* [JOB ITEM]: Give back every record verbatim, but not the pictures.

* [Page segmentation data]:

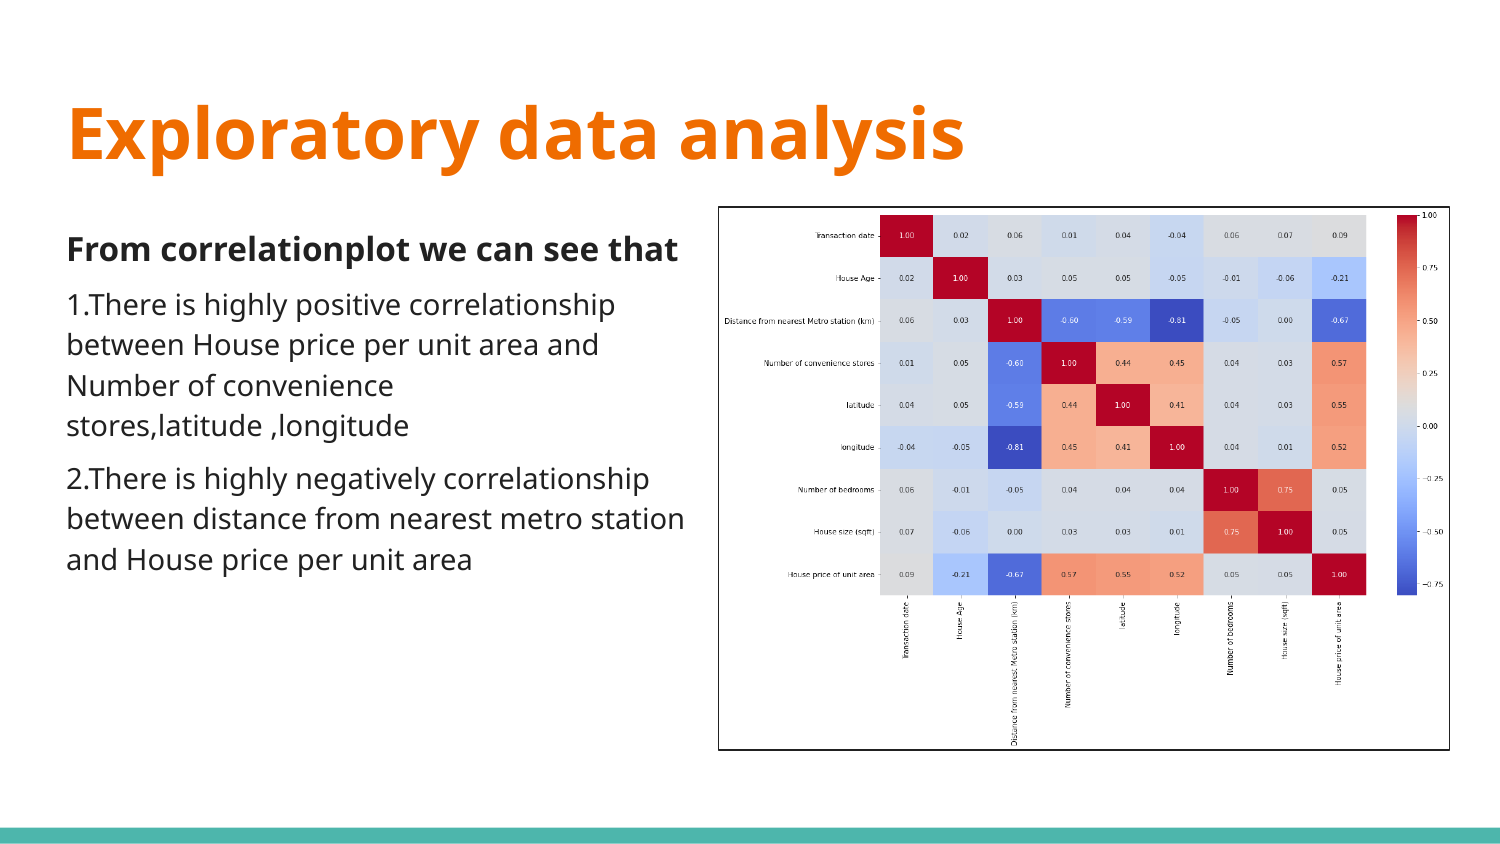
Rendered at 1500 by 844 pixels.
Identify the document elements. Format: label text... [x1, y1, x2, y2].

list From correlationplot we can see that 1.There is highly positive correlationship between House price per unit area and Number of convenience stores,latitude ,longitude 2.There is highly negatively correlationship between distance from nearest metro station and House price per unit area [51, 207, 708, 750]
picture [718, 207, 1450, 750]
title Exploratory data analysis [51, 72, 1449, 189]
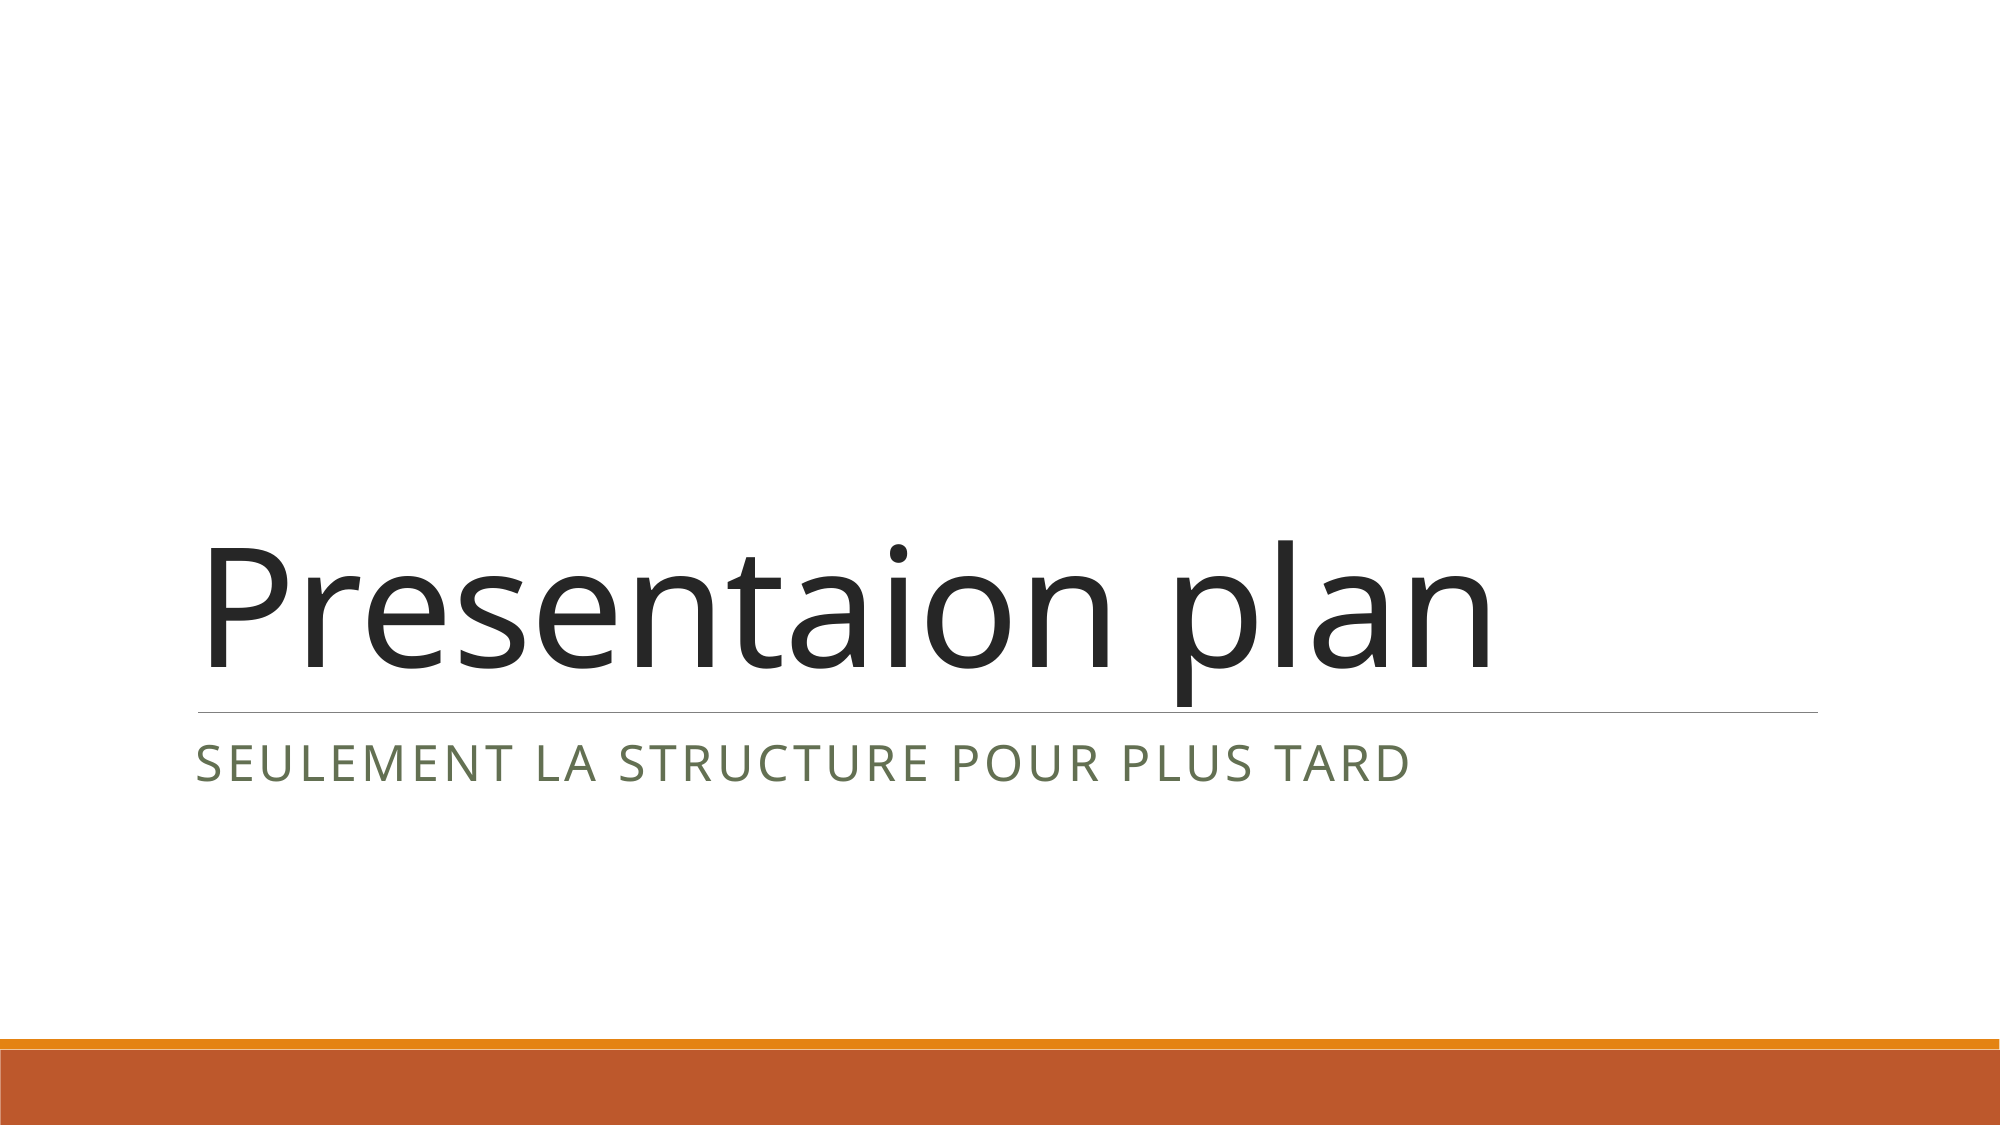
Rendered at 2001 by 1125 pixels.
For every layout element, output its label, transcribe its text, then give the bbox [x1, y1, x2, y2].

subtitle Seulement la structure pour plus tard [180, 730, 1831, 919]
title Presentaion plan [180, 124, 1830, 710]
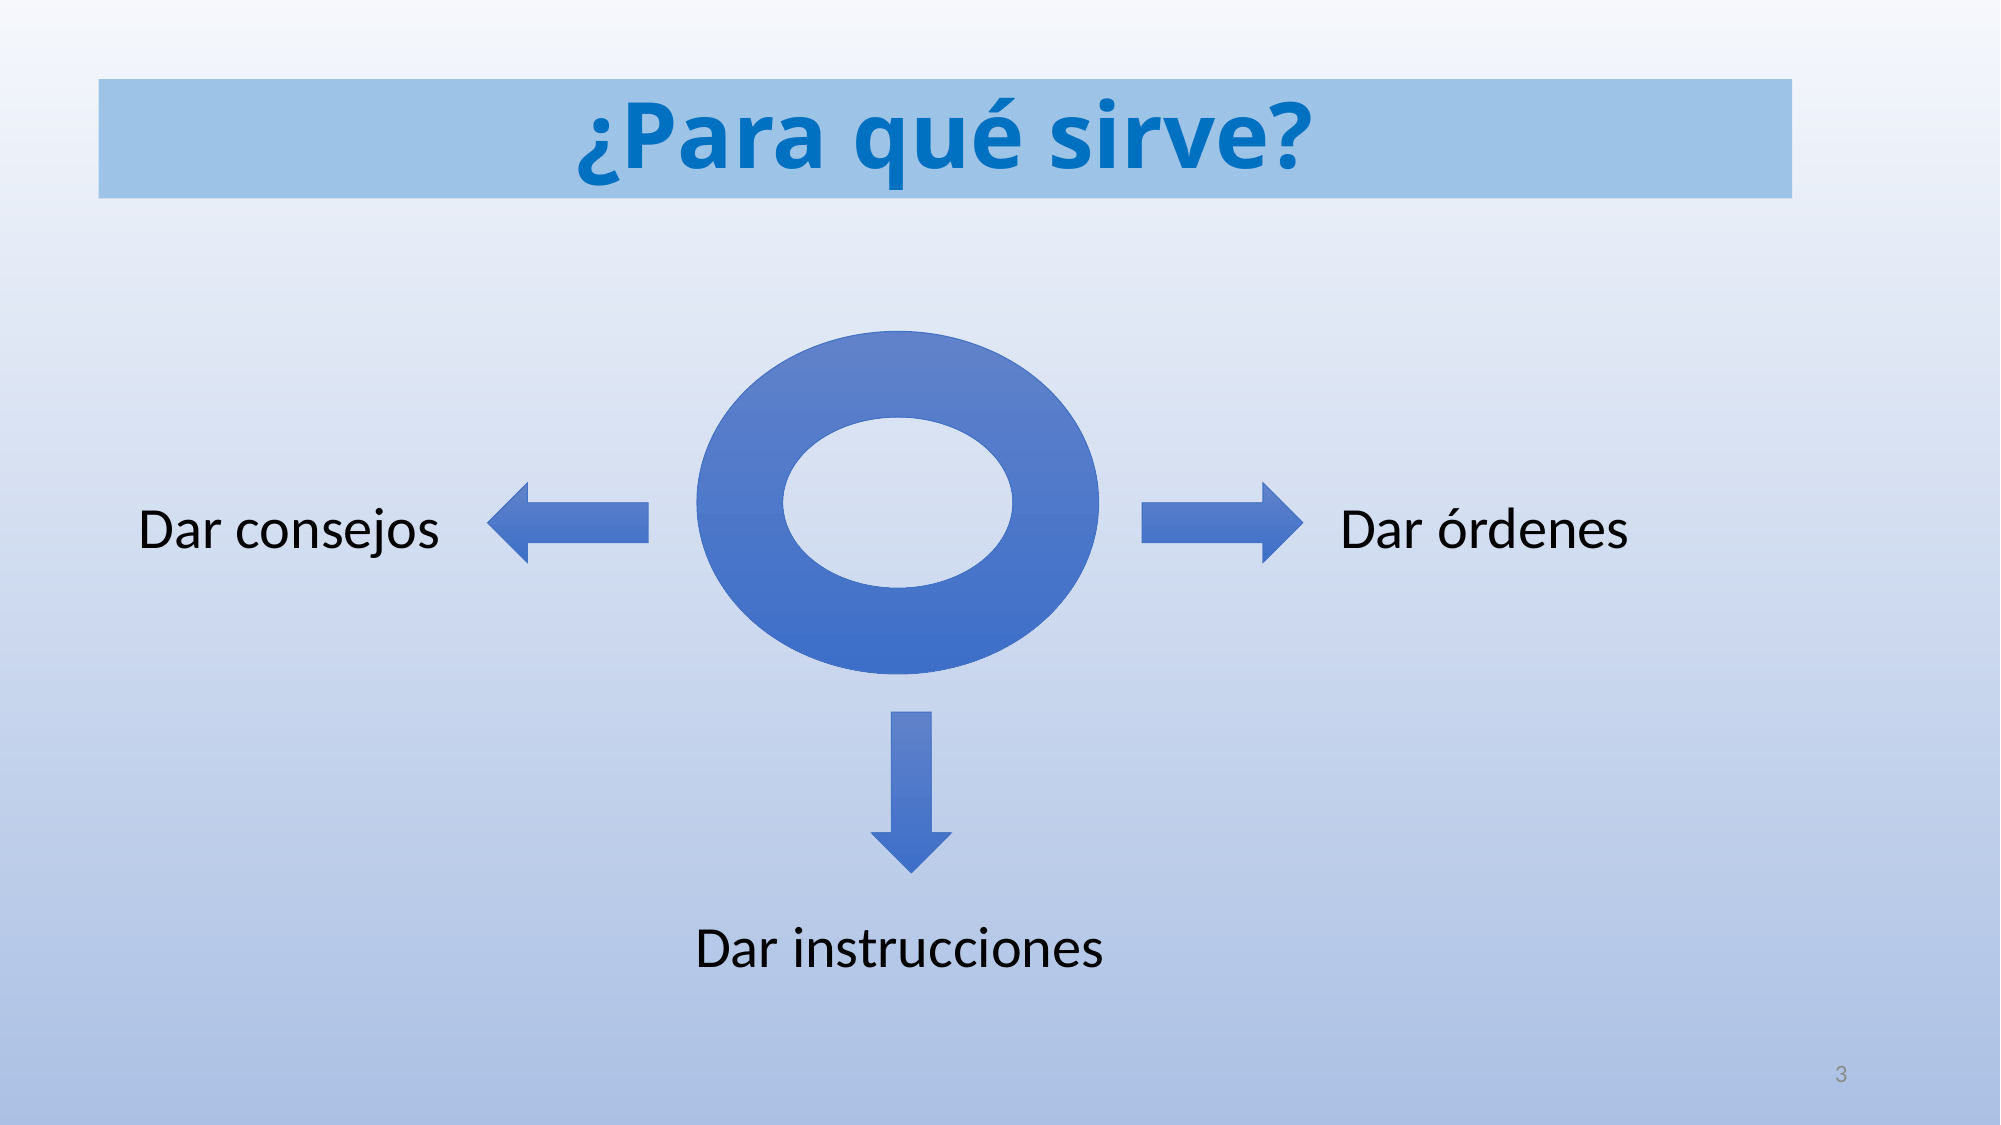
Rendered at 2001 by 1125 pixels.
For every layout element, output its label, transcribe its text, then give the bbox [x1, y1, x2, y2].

* [RESPONSE TO THIS TASK]:
Rendered at 1500 by 844 pixels.
Identify the document elements. Format: label text... [x1, y1, x2, y2].

list From correlationplot we can see that 1.There is highly positive correlationship between House price per unit area and Number of convenience stores,latitude ,longitude 2.There is highly negatively correlationship between distance from nearest metro station and House price per unit area [51, 207, 708, 750]
picture [718, 207, 1450, 750]
title Exploratory data analysis [51, 72, 1449, 189]
Rendered at 2001 by 1125 pixels.
For every layout element, output its label, transcribe its text, then give the bbox [x1, y1, x2, y2].

subtitle Seulement la structure pour plus tard [180, 730, 1831, 919]
title Presentaion plan [180, 124, 1830, 710]
Rendered at 2001 by 1125 pixels.
For every layout element, output its label, transcribe its text, then give the bbox [x1, y1, x2, y2].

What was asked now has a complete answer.